L'urgenza di sostenere chi rimane competitivo

Dalla Rassegna stampa

I dati sul prodotto interno lordo italiano pubblicati ieri dall'Istat confermano i timori espressi da Confindustria e dalle altre associazioni imprenditoriali: la caduta dell'attività economica, che si verifica per il quarto trimestre consecutivo, ha raggiunto il 2,5% rispetto allo scorso anno e la diminuzione annuale già acquisita per l'intero 2012 è pari all'1,9 per cento. Quello che è peggio, il numero indice del Pil, che ne misura in sostanza il livello assoluto, è ritornato intorno ai valori della parte centrale del 2009, finora l'anno peggiore di questa crisi.

Sono numeri terribili, perché condensano i redditi dell'insieme delle famiglie italiane e testimoniano l'impoverimento del Paese. Ma al loro interno nascondono una realtà ancora più allarmante: la caduta della produzione industriale è stata del l'8,2 per cento. Se vogliamo vedere l'unico aspetto positivo, ciò significa che alcuni segmenti della produzione nazionale di ricchezza hanno sofferto meno della media.

Non si tratta tanto dell'agricoltura, che ormai incide poco sul totale, né dei servizi destinati alla vendita, che sono stati anch'essi fortemente penalizzati dalla caduta della domanda. Ciò che ha retto sono i servizi delle pubbliche amministrazioni, centrali e locali, la cui erogazione avviene in modo costante e sostanzialmente indipendente dalla domanda: infatti gran parte del valore prodotto dai servizi pubblici viene calcolato come equivalente al loro costo, ossia in buona sostanza al monte dei salari pubblici. L'effetto stabilizzatore di questa massa salariale costante ha attenuato l'impatto della crisi all'inizio, ma nel lungo andare l'effetto non è così positivo. Gli italiani non possono vivere solo dei servizi resi dai dipendenti pubblici: hanno bisogno di cibo, energia, prodotti industriali che importiamo in proporzioni sempre maggiori, perché quelli esteri costano meno.

Gli stessi servizi pubblici non potrebbero essere erogati senza quelle indispensabili importazioni. E per bilanciarle dobbiamo esportare, quasi esclusivamente prodotti industriali. Che sono quelli che rendono possibile anche la produzione dei beni pubblici e la remunerazione dei loro lavoratori. Per questo la caduta così forte della produzione industriale è particolarmente allarmante; se non si ritornasse presto a livelli più soddisfacenti ne verrebbe compromessa anche la possibilità di sostenere gli altri settori dell'economia. Si è già verificato per i servizi privati: la gente non ha soldi e ne compra meno. Non può fare altrettanto con quelli pubblici, perché è costretta a pagarli attraverso le imposte, il cui gettito è cresciuto del 4,3% mentre il redito dei contribuenti diminuiva del 2,5 per cento.

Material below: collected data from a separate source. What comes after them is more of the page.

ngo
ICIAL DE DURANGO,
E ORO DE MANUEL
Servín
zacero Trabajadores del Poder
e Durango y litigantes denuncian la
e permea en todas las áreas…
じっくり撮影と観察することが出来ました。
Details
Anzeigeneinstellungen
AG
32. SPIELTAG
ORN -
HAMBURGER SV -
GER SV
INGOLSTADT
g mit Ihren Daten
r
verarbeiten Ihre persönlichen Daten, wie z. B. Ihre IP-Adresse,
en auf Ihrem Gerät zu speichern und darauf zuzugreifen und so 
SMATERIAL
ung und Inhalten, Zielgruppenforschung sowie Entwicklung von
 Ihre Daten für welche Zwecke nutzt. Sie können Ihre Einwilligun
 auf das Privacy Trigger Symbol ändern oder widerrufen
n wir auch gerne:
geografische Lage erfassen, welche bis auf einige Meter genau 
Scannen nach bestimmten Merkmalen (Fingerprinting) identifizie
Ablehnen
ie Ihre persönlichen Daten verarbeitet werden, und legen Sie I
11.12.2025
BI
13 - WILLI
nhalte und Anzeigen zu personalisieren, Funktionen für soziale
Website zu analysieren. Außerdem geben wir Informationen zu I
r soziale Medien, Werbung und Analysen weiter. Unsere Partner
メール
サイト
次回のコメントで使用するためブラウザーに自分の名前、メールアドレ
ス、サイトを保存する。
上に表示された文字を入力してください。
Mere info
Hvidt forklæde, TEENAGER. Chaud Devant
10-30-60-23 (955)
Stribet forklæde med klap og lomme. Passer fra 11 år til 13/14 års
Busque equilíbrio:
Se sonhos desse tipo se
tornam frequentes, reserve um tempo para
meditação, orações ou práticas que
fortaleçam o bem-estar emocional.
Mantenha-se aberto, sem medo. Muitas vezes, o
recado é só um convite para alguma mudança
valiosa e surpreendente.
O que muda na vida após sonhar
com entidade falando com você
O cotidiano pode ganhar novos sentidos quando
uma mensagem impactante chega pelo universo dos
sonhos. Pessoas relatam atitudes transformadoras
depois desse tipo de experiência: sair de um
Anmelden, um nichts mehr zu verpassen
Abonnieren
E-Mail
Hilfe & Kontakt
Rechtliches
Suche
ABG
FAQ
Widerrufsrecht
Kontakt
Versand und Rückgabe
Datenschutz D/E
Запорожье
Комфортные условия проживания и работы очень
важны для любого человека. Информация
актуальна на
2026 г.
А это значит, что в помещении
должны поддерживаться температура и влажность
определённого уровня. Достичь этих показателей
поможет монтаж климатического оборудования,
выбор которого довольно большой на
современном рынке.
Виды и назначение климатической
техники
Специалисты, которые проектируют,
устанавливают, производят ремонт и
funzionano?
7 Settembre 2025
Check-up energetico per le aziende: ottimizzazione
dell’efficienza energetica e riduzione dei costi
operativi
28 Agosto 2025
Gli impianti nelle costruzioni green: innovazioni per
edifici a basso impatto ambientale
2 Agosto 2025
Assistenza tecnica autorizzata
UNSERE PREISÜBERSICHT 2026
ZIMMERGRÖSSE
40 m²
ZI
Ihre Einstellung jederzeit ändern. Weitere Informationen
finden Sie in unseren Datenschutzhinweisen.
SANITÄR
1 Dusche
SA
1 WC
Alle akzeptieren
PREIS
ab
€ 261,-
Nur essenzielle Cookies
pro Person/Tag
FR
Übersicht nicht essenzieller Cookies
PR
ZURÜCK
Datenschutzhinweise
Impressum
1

La spending review è la prima risposta all'esigenza assoluta di ridurre l'onere che grava sui contribuenti e in particolare sulle imprese esportatrici: perché l'obiettivo primo del Paese in questo momento deve essere quello di aumentarne la competitività. I provvedimenti per la crescita varati dal governo vanno nella direzione giusta, poiché agiscono in tutti i settori in cui si può progredire senza gravare sensibilmente sulle finanze pubbliche, in particolare nel campo delle infrastrutture finanziabili da capitale privato e nell'apertura di nuovi canali di finanziamento per le imprese medie. Certo è che l'uscita dalla crisi non può verificarsi solo restringendo i consumi, né tantomeno stimolandoli ricorrendo al debito o alla dilapidazione patrimoniale. Il risanamento finanziario, indispensabile e meritevole anche di sacrifici sostanziali, è solo una parte della cura. Il rimedio principale sta nelle mani delle parti sociali e consiste nello sviluppo di produzioni più competitive e più ricercate dai mercati, o in una maggiore produzione di servizi utili a parità di spesa, nel campo delle pubbliche amministrazioni.